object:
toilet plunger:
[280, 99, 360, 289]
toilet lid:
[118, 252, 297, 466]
---
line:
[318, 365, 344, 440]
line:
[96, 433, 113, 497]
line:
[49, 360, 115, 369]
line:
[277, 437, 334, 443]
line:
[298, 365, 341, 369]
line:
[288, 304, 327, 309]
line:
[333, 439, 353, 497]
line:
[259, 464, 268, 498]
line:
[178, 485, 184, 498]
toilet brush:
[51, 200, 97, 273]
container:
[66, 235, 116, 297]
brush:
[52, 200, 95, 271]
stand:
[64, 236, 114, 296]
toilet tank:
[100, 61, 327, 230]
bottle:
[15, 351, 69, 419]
--
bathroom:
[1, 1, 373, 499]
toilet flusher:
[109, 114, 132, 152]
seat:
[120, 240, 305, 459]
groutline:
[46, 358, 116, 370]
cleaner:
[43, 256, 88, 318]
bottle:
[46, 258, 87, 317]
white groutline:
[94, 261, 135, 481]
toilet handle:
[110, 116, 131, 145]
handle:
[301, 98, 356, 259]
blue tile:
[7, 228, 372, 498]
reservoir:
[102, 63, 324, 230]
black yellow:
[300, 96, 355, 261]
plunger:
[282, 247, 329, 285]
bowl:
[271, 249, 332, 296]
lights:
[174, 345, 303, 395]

EXERCISE BRIEF - Find every line in the material above that contains the string "toilet", with uppercase and lowercase counting as different, and copy each of those lines in full.

ANSWER BELOW -
toilet plunger:
toilet lid:
toilet brush:
toilet tank:
toilet flusher:
toilet handle:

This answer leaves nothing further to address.